▶ _Source document_
NOTES ON STATISTICS, PROBABILITY and MATHEMATICS


Lie Group and Lie Algebra for \(SL(2, \mathbb C)\)

From here.

The group is a set

\[SL(2,\mathbb C) =\left\{\begin{bmatrix}a & b \\ c & d\end{bmatrix} \in \mathbb C^4 \mid ad - bc = 1 \right\}\]

with the group operation of matrix multiplication.

This set has a topological space related to \(\mathbb C.\)

To check that it is also a topological manifold we need to build charts:

\[\mathcal U =\left\{\begin{bmatrix}a & b \\ c & d\end{bmatrix} \in SL(2, \mathbb C) \mid a \neq 0 \right\}\]

so that the chart map \(x\)

\[x: \mathcal U \to \mathbb C^3\]

because there are only \(3\) degrees of freedom, since the determinant has to be \(1.\)

This is defined as

\[x\left( \begin{bmatrix}a & b \\ c & d\end{bmatrix}\right)=(a,b,c)\]

with the inverse being

\[x^{-1}(a, b, c) = \begin{bmatrix}a & b \\ c & \frac{1 + bc}{a}\end{bmatrix}\]

both are continuous, forming a homeomorphism.

Another chart can be

\[\mathcal V =\left\{\begin{bmatrix}a & b \\ c & d\end{bmatrix} \in SL(2, \mathbb C) \mid d \neq 0 \right\}\]

with

\[y\left( \begin{bmatrix}a & b \\ c & d\end{bmatrix}\right)=(b,c,d)\]

and

\[y^{-1}(b, c, d) = \begin{bmatrix}\frac{1 + bc}{d} & b \\ c & d\end{bmatrix}\]

The next step is to check the chart compatibility.

The charts constitute an atlas \(\mathcal A,\) which together forms a differentiable manifold.

So \(SL(2,\mathbb C)\), equipped with a topology and atlas \(\left( \mathcal O, \mathcal A \right)\) is a Lie group since both the map afforded by the matrix operation and the inverse are smooth.

The Lie Algebra \(\frak{sl}(2, \mathbb C)\)

A Lie algebra is the set of left-invariant vector fields (section of the tangent bundle) on the group \(G\)

\[\frak{L}(G)=\left\{X \in \Gamma(TG) \mid \left( l_{g *} X_h \right)_{[l_g h = gh]} = X_{gh} \right\}\]

where the left translation \(l_g\) is defined as

\[l_{\tiny\begin{bmatrix}a & b \\ c & d\end{bmatrix}}: SL(2, \mathbb C) \to Sl(2, \mathbb C)\]

defined as

\[l_{\tiny \begin{bmatrix}a & b \\ c & d\end{bmatrix}}\begin{bmatrix}e & f \\ g & h\end{bmatrix}=\begin{bmatrix}a & b \\ c & d\end{bmatrix}\begin{bmatrix}e & f \\ g & h\end{bmatrix}\]

and \(l_{g *}\) is the push-forward of the map \(l_{g}\), in this case on the vector field \(X\) at some point \(h \in G\), the result of which will be at \(l_g h = gh\).

▶ _What to work on_
A - Transcribe the passage of the SL(2, C) notes that begins at the words "The charts constitute" and stops after the words "the group \(G\)".
B - In the SL(2, C) notes, why does the chart map x take values in a space of complex dimension three?
Rely solely on the SL(2, C) notes when you respond.

▶ _Listed entries_
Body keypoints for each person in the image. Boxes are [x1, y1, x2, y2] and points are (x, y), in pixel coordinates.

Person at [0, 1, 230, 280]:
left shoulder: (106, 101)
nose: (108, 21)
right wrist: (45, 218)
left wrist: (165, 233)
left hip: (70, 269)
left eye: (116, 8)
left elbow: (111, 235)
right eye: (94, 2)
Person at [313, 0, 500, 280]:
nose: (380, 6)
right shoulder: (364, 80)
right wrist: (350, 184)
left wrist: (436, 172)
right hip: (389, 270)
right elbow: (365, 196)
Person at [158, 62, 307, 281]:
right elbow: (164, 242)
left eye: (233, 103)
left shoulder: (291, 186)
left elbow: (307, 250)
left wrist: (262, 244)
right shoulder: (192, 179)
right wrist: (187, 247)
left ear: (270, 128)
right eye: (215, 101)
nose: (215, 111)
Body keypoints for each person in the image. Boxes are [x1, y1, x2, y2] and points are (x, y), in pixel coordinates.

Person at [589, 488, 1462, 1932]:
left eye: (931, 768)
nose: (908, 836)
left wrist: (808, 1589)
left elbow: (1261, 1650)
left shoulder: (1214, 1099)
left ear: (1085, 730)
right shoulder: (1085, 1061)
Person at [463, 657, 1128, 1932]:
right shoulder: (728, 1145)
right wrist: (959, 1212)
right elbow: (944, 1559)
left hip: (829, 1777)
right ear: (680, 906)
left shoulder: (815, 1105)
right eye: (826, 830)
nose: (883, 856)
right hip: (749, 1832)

▶ _Results by task_
A -
The charts constitute an atlas \(\mathcal A,\) which together forms a differentiable manifold.

So \(SL(2,\mathbb C)\), equipped with a topology and atlas \(\left( \mathcal O, \mathcal A \right)\) is a Lie group since both the map afforded by the matrix operation and the inverse are smooth.

The Lie Algebra \(\frak{sl}(2, \mathbb C)\)

A Lie algebra is the set of left-invariant vector fields (section of the tangent bundle) on the group \(G\)

B - There are only three degrees of freedom, since the determinant has to be 1.